EXTRACT:
>>>>>

"Development of Petrelintide: a Potent, Stable, Long-Acting Human Amylin Analogue"
Today, we share a research paper published in the Journal of Medicinal Chemistryby Henrik Fischer Munch's team. This study systematically details the rational design and optimization process of Petrelintide, a novel human amylin analogue. The research successfully overcame multiple drug development challenges associated with native amylin and its analogues, including physical instability (prone to fibrillation), chemical instability (susceptible to degradation and dimerization), and formulation incompatibility (requiring acidic pH for preparation). The final candidate molecule exhibits not only potent and long-acting pharmacological properties but, crucially, remains stable under neutral pH conditions and has been successfully co-formulated with the GLP-1 receptor agonist semaglutide, representing a breakthrough for next-generation combination therapies in weight management.

<<<<<

DATA RECORDS:
>>>>>

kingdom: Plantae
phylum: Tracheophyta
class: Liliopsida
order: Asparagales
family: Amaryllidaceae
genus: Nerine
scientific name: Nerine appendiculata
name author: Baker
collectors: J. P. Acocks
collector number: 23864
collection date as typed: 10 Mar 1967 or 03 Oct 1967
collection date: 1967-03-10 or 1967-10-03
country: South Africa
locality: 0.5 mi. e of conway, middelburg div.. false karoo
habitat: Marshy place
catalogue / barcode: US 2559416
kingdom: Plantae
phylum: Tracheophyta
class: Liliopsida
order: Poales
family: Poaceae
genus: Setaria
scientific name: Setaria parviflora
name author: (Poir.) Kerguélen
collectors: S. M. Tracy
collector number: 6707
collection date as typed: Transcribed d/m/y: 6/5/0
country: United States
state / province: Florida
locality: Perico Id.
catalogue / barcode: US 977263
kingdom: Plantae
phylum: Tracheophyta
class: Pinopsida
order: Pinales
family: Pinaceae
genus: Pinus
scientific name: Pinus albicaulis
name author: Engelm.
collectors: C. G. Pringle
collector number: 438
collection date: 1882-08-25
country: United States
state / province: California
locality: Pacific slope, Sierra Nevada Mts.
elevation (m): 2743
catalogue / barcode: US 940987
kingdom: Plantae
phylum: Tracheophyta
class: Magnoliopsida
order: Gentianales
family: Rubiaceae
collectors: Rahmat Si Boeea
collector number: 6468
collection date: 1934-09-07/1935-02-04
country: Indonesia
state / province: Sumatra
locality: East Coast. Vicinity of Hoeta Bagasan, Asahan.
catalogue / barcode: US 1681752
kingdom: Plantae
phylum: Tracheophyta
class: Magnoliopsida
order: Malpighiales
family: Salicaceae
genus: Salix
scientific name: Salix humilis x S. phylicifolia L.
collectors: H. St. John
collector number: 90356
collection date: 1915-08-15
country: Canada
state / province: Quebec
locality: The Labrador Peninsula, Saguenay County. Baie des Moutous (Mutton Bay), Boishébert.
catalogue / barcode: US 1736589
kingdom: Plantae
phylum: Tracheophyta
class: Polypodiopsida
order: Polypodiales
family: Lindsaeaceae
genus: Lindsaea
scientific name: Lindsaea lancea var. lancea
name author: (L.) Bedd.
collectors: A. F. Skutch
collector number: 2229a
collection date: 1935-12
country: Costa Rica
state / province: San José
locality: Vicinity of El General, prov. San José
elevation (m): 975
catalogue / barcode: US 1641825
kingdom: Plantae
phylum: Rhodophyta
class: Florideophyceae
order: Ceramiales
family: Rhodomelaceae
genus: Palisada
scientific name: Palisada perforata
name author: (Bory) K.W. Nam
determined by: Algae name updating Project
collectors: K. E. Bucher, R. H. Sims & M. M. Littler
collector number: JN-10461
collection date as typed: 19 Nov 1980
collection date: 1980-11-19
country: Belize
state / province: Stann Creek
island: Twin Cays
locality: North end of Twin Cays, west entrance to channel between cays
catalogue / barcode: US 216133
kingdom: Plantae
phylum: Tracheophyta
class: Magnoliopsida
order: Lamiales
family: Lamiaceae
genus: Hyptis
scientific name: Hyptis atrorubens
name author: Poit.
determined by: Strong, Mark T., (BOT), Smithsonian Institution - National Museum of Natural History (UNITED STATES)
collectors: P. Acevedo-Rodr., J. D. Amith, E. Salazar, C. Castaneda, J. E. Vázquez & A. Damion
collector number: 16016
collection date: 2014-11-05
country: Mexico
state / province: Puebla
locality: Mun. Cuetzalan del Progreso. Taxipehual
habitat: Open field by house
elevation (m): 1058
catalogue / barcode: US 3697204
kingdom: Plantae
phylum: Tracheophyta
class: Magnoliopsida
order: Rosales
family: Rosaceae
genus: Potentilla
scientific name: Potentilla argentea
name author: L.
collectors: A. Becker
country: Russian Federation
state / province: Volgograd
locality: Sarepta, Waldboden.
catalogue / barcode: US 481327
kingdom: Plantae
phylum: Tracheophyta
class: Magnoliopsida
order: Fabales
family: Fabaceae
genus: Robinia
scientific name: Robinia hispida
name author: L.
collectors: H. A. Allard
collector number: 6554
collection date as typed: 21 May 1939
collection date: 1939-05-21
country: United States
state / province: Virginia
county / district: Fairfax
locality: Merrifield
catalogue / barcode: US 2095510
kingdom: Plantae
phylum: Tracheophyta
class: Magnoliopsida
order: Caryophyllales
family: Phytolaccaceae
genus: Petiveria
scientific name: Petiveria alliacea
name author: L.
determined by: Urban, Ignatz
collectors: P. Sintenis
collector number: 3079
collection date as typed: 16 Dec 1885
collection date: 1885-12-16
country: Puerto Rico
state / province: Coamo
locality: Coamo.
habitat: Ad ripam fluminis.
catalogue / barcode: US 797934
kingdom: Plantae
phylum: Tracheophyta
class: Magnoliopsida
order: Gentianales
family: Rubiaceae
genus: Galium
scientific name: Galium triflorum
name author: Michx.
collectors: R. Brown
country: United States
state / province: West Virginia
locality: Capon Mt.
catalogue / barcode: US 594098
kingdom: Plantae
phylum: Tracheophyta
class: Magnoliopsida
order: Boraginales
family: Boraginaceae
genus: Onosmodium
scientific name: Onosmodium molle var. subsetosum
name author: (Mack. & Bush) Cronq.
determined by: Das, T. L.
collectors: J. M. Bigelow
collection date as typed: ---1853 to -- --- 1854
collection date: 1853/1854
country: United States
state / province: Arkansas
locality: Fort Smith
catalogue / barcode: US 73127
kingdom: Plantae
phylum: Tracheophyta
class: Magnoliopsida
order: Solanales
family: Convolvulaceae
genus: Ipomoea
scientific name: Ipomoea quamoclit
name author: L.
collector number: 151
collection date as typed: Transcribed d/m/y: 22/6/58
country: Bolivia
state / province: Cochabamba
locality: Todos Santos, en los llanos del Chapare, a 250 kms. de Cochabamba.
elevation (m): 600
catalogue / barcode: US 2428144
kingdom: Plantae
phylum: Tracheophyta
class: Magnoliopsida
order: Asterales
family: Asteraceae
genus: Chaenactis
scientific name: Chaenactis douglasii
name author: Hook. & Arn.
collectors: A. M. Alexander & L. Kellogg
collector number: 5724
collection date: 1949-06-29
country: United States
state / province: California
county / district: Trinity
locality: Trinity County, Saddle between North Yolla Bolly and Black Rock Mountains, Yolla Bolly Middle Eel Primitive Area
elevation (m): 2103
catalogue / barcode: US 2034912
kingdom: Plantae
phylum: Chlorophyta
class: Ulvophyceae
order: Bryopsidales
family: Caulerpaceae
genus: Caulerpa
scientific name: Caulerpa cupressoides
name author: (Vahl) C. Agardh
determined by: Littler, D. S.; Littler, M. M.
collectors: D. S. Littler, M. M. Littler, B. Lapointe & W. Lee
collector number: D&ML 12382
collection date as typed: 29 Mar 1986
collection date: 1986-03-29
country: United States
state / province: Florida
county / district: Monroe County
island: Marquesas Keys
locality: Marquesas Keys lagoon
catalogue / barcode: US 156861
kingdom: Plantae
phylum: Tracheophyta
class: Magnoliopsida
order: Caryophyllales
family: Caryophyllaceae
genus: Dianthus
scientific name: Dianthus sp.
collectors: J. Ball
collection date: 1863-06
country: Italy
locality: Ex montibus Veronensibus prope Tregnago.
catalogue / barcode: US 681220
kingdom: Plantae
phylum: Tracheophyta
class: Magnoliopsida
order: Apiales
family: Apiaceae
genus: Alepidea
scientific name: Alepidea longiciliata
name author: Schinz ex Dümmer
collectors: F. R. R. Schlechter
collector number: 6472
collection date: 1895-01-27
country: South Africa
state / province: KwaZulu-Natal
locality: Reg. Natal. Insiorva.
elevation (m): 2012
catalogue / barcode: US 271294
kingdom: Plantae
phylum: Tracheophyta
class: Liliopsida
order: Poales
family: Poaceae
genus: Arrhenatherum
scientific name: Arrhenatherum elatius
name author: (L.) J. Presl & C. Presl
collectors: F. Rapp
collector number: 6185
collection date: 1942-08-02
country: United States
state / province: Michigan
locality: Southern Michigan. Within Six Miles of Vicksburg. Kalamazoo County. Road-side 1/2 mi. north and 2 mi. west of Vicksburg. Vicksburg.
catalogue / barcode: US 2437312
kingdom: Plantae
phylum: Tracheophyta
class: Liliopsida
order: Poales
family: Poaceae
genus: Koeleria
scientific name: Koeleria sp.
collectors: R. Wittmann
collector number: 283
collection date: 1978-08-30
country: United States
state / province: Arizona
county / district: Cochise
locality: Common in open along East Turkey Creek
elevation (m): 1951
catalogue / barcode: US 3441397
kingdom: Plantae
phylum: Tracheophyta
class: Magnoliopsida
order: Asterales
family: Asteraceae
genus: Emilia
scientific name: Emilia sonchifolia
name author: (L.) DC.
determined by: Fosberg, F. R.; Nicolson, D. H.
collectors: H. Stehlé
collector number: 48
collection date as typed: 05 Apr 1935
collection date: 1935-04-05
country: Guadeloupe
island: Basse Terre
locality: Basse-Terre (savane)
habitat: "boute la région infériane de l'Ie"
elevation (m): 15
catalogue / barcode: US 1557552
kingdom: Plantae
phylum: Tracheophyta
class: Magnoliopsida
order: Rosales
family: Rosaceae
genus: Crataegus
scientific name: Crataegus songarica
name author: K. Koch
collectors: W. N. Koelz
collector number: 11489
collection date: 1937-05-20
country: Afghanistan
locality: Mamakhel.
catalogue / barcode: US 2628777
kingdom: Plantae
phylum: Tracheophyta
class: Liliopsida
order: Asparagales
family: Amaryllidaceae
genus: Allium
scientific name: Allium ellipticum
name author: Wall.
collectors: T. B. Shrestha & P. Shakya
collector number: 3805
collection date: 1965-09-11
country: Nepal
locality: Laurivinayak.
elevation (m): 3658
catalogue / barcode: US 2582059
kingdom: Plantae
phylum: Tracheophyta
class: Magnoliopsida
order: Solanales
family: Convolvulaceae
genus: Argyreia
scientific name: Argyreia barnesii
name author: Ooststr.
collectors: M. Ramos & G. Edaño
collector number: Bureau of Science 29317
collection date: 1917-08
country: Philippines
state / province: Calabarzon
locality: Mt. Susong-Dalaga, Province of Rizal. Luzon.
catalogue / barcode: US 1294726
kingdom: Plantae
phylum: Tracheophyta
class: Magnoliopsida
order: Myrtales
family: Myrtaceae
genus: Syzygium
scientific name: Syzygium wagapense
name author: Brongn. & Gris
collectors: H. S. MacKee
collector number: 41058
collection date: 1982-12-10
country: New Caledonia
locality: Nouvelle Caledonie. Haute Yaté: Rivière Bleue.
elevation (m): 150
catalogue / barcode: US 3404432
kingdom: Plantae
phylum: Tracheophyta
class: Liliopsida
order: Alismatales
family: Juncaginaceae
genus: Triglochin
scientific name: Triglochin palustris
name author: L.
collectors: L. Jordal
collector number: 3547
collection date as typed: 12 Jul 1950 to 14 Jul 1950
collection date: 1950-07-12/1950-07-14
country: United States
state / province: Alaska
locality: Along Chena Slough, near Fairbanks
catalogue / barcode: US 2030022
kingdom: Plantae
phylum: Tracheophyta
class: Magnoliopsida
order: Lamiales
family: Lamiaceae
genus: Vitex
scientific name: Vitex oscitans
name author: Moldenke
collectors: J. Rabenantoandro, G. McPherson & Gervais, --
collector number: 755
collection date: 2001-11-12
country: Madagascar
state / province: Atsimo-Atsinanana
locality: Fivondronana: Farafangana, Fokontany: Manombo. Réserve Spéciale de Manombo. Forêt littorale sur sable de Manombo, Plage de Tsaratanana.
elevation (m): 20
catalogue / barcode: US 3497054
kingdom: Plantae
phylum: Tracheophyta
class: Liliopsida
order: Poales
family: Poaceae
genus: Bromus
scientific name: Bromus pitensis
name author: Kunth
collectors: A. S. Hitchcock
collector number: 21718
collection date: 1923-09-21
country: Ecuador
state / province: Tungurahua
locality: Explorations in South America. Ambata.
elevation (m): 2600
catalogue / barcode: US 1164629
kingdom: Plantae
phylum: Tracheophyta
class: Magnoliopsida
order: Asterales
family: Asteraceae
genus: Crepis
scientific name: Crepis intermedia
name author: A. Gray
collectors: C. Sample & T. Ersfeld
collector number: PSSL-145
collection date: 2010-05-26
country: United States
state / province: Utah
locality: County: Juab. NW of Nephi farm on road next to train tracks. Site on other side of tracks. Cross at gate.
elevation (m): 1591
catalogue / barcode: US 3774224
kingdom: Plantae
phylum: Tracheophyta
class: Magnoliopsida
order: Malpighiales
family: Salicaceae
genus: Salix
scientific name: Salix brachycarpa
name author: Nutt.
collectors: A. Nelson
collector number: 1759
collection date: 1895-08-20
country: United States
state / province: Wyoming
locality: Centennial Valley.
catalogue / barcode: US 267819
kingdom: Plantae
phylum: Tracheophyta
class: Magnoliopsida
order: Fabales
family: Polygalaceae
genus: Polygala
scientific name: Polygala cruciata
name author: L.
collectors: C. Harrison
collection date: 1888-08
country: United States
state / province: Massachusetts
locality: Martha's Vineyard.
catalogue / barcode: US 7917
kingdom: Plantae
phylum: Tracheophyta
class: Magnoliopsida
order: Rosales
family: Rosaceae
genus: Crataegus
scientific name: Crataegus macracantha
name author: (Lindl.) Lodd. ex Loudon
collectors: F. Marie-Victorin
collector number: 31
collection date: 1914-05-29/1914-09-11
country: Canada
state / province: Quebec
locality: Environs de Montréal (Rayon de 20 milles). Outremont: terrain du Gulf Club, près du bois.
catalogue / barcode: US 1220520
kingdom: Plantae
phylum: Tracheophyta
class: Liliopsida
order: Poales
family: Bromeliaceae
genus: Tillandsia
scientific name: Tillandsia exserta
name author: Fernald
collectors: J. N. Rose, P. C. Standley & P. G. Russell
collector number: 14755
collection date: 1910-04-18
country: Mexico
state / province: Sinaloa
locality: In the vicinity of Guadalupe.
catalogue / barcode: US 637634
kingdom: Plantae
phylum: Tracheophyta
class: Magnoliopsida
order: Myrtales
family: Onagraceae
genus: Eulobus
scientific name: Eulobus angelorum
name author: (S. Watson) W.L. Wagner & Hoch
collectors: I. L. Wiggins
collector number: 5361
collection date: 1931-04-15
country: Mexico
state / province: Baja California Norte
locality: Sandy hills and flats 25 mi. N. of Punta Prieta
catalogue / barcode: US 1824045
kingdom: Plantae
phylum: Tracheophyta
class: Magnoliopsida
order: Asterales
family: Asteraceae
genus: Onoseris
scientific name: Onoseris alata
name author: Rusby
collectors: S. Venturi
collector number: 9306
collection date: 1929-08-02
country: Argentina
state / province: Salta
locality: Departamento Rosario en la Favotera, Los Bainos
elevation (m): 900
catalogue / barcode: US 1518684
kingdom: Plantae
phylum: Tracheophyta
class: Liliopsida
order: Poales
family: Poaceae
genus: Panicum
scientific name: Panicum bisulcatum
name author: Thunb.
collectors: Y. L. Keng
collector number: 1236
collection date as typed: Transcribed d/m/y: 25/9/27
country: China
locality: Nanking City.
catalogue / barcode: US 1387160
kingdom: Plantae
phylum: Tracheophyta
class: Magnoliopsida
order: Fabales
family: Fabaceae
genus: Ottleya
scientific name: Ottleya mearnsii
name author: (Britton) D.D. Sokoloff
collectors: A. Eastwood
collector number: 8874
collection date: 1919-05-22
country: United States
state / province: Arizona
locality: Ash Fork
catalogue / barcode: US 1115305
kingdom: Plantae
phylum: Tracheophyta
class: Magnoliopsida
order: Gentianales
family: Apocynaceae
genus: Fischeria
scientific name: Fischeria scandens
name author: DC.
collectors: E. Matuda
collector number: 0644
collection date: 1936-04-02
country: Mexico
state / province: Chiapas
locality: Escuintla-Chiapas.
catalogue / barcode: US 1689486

<<<<<

Copy out the Petrelintide summary above in full, word for word.

"Development of Petrelintide: a Potent, Stable, Long-Acting Human Amylin Analogue"
Today, we share a research paper published in the Journal of Medicinal Chemistryby Henrik Fischer Munch's team. This study systematically details the rational design and optimization process of Petrelintide, a novel human amylin analogue. The research successfully overcame multiple drug development challenges associated with native amylin and its analogues, including physical instability (prone to fibrillation), chemical instability (susceptible to degradation and dimerization), and formulation incompatibility (requiring acidic pH for preparation). The final candidate molecule exhibits not only potent and long-acting pharmacological properties but, crucially, remains stable under neutral pH conditions and has been successfully co-formulated with the GLP-1 receptor agonist semaglutide, representing a breakthrough for next-generation combination therapies in weight management.